Stored data entries:
⟨

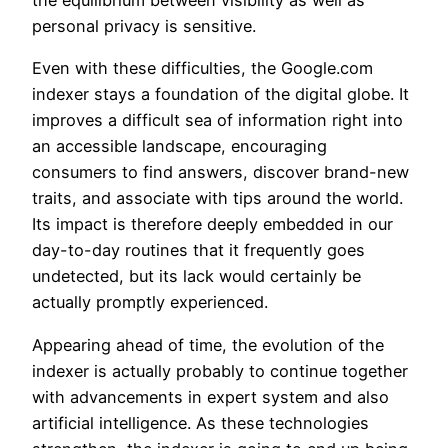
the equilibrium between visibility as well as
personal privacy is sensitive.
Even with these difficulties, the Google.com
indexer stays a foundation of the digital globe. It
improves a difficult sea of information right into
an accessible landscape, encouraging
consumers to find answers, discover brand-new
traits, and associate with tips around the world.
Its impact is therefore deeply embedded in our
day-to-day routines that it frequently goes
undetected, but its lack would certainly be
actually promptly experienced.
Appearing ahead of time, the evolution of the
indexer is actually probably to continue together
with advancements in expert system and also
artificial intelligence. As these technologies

⟩
⟨

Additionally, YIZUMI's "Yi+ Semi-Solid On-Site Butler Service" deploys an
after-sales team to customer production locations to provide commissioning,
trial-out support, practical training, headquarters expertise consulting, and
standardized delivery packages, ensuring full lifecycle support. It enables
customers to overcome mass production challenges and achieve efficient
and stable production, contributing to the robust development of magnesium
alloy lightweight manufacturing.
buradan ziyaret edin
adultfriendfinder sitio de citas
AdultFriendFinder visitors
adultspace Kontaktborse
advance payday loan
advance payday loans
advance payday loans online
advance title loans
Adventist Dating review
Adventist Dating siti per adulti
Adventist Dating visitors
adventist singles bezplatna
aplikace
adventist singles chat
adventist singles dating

⟩

TASK STATEMENT: Each line of the data that contains "production" should be counted; please give only the number.

RESPONSE TO THIS EXERCISE: 3